**Tasks and exercises:**
1. Answer these questions from the article on the three-toed amphiuma:
(a) In which journal was the study published?
(b) What common name for amphiumas does Pojman mention?
(c) To what length can the three-toed amphiuma grow?
2. Translate this sentence from the article on the three-toed amphiuma into Spanish: "The three-toed amphiuma is the second largest salamander in the world."
3. Duplicate the stretch of the amphiuma article from "Amphibian skin is" through "preserved three-toed amphiumas.", word for word.

**Supplied text:**
※ ※ ※

Louisiana amphibian shows unique resistance to global disease
Amphibian populations around the world are declining due to a skin disease caused by fungus. However, an amphibian commonly found in Louisiana, the three-toed amphiuma, has shown a resistance to the fungus, in a new study led by researchers at LSU, Southeastern Louisiana University, Duquesne University and the University of Washington. The study was published in the Journal of Experimental Biology.
Amphibian skin is unique among vertebrates because it contains a large number of glands that produce and secrete substances that vary among species and functions. The secretions of amphibian skin glands contain a rich array of bioactive compounds including antimicrobial compounds. Such compounds are important for amphibian innate immune responses and may protect some species from the fungal disease affecting amphibians worldwide called chytridiomycosis. The scientists found compounds that inhibited the growth of two fungal pathogens in the three-toed amphiumas.
LSU Department of Chemistry Professor John A. Pojman participated in the study by providing live and preserved three-toed amphiumas.
"Although amphiumas, commonly called 'ditch eels,' are common throughout Baton Rouge, they are secretive and rarely observed. I've learned over the years of locations at which they can be captured year-round," Pojman said.
The three-toed amphiuma is the second largest salamander in the world. It can grow to 3 feet in length and weigh more than 7 pounds.

※ ※ ※

**Data extracts:**
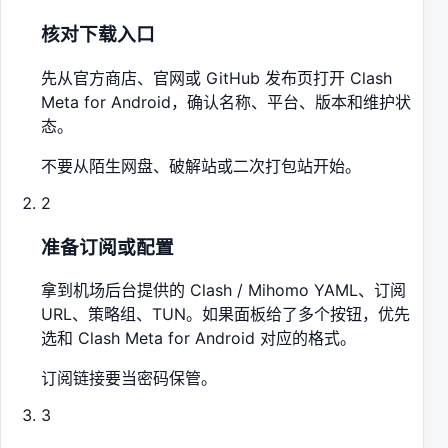
核对下载入口
先从官方商店、官网或 GitHub 发布页打开 Clash
Meta for Android，确认名称、平台、版本和维护状
态。
不要从陌生网盘、破解站或二次打包站开始。
2
准备订阅或配置
拿到机场后台提供的 Clash / Mihomo YAML、订阅
URL、策略组、TUN。如果面板给了多个按钮，优先
选和 Clash Meta for Android 对应的格式。
订阅链接要当密码保管。
3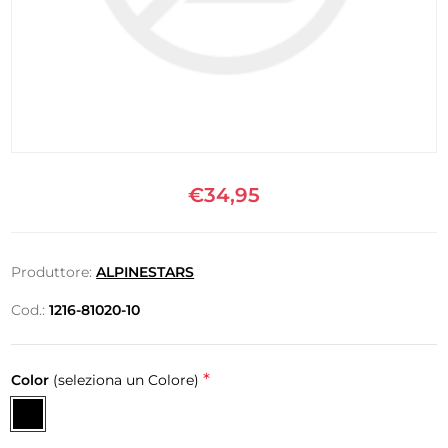
€34,95
Produttore:
ALPINESTARS
Cod.:
1216-81020-10
*
Color
(seleziona un Colore)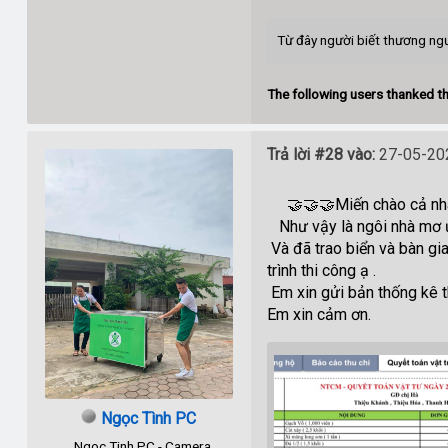
Từ đây người biết thương ngư
The following users thanked th
Trả lời #28 vào:
27-05-202
🤝🤝🤝Miến chào cả nh
Như vậy là ngôi nhà mơ ướ
Và đã trao biển và bàn gia
trình thi công ạ .
Em xin gửi bản thống kê t
Em xin cảm ơn.
Ngọc Tình PC
Ngoc Tinh PC - Camera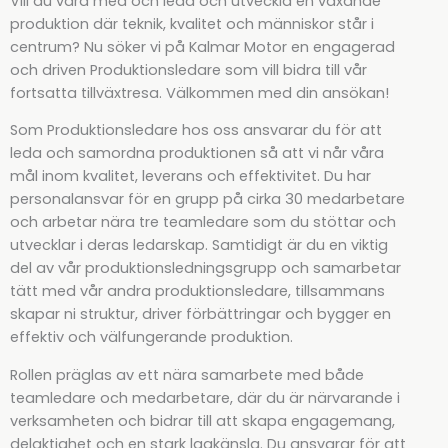
Vill du vara med och leda och utveckla en växande
produktion där teknik, kvalitet och människor står i
centrum? Nu söker vi på Kalmar Motor en engagerad
och driven Produktionsledare som vill bidra till vår
fortsatta tillväxtresa. Välkommen med din ansökan!
Som Produktionsledare hos oss ansvarar du för att
leda och samordna produktionen så att vi når våra
mål inom kvalitet, leverans och effektivitet. Du har
personalansvar för en grupp på cirka 30 medarbetare
och arbetar nära tre teamledare som du stöttar och
utvecklar i deras ledarskap. Samtidigt är du en viktig
del av vår produktionsledningsgrupp och samarbetar
tätt med vår andra produktionsledare, tillsammans
skapar ni struktur, driver förbättringar och bygger en
effektiv och välfungerande produktion.
Rollen präglas av ett nära samarbete med både
teamledare och medarbetare, där du är närvarande i
verksamheten och bidrar till att skapa engagemang,
delaktighet och en stark lagkänsla. Du ansvarar för att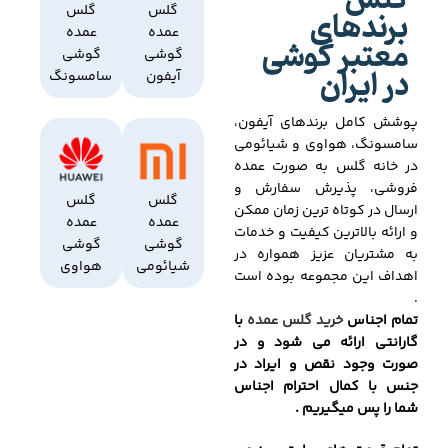
گلس
برندهای
گلس
گلس
عمده
عمده
معتبر گوشی
گوشی
گوشی
در ایران
آیفون
سامسونگ
پوشش کامل برندهای آیفون،
سامسونگ، هواوی و شیائومی
در خانه گلس به صورت عمده
فروشی، پذیرش سفارش و
گلس
گلس
ارسال در کوتاه ترین زمان ممکن
عمده
عمده
و ارائه بالاترین کیفیت و خدمات
گوشی
گوشی
به مشتریان عزیز همواره در
شیائومی
هواوی
اهداف این مجموعه بوده است
.
تمام اجناس
خرید گلس عمده
با
گارانتی ارائه می شود و در
صورت وجود نقص و ایراد در
جنس با کمال احترام اجناس
شما را پس میگیریم .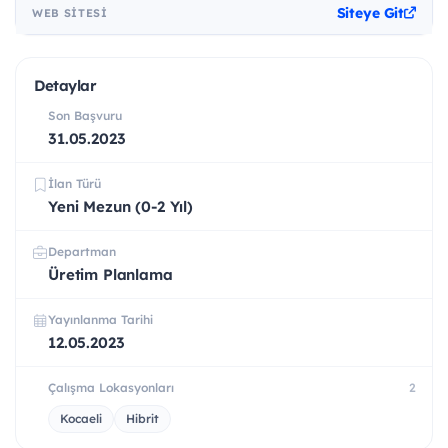
Siteye Git
WEB SITESI
Detaylar
Son Başvuru
31.05.2023
İlan Türü
Yeni Mezun (0-2 Yıl)
Departman
Üretim Planlama
Yayınlanma Tarihi
12.05.2023
Çalışma Lokasyonları
2
Kocaeli
Hibrit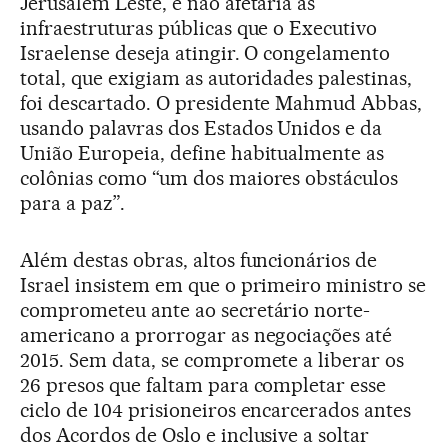
Jerusalém Leste, e não afetaria as
infraestruturas públicas que o Executivo
Israelense deseja atingir. O congelamento
total, que exigiam as autoridades palestinas,
foi descartado. O presidente Mahmud Abbas,
usando palavras dos Estados Unidos e da
União Europeia, define habitualmente as
colônias como “um dos maiores obstáculos
para a paz”.
Além destas obras, altos funcionários de
Israel insistem em que o primeiro ministro se
comprometeu ante ao secretário norte-
americano a prorrogar as negociações até
2015. Sem data, se compromete a liberar os
26 presos que faltam para completar esse
ciclo de 104 prisioneiros encarcerados antes
dos Acordos de Oslo e inclusive a soltar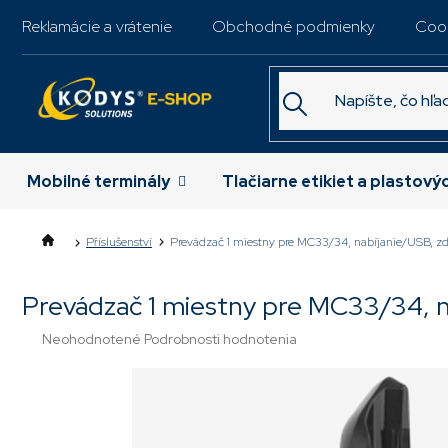
Prejsť
Reklamácie a vrátenie
Obchodné podmienky
Coo
na
obsah
Mobilné terminály
Tlačiarne etikiet a plastový
Příslušenství
Prevádzač 1 miestny pre MC33/34, nabíjanie/USB, zdro
Prevádzač 1 miestny pre MC33/34, na
Priemerné
Neohodnotené
Podrobnosti hodnotenia
hodnotenie
produktu
je
0,0
z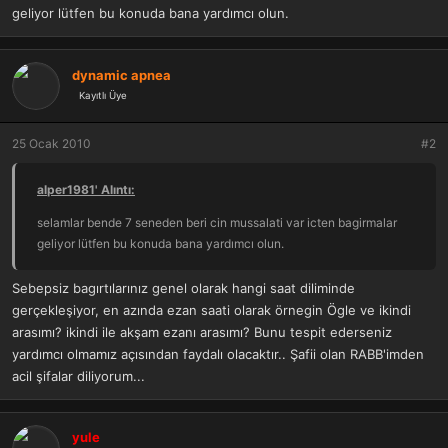
a
r
geliyor lütfen bu konuda bana yardımcı olun.
t
i
a
h
n
i
dynamic apnea
Kayıtlı Üye
25 Ocak 2010
#2
alper1981' Alıntı:
selamlar bende 7 seneden beri cin mussalati var icten bagirmalar
geliyor lütfen bu konuda bana yardımcı olun.
Sebepsiz bagırtılarınız genel olarak hangi saat diliminde
gerçekleşiyor, en azında ezan saati olarak örnegin Ögle ve ikindi
arasımı? ikindi ile akşam ezanı arasımı? Bunu tespit ederseniz
yardımcı olmamız açısından faydalı olacaktır.. Şafii olan RABB'imden
acil şifalar diliyorum...
yule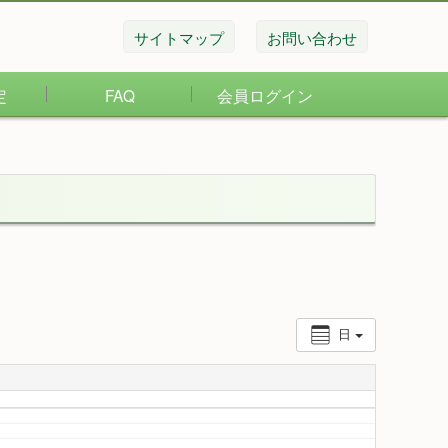
サイトマップ
お問い合わせ
定
FAQ
会員ログイン
日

※ ※ ※

**Responses to the exercise:**
1.
(a) The Journal of Experimental Biology.
(b) "Ditch eels."
(c) 3 feet.

2. El anfiuma de tres dedos es la segunda salamandra más grande del mundo.

3.
Amphibian skin is unique among vertebrates because it contains a large number of glands that produce and secrete substances that vary among species and functions. The secretions of amphibian skin glands contain a rich array of bioactive compounds including antimicrobial compounds. Such compounds are important for amphibian innate immune responses and may protect some species from the fungal disease affecting amphibians worldwide called chytridiomycosis. The scientists found compounds that inhibited the growth of two fungal pathogens in the three-toed amphiumas.
LSU Department of Chemistry Professor John A. Pojman participated in the study by providing live and preserved three-toed amphiumas.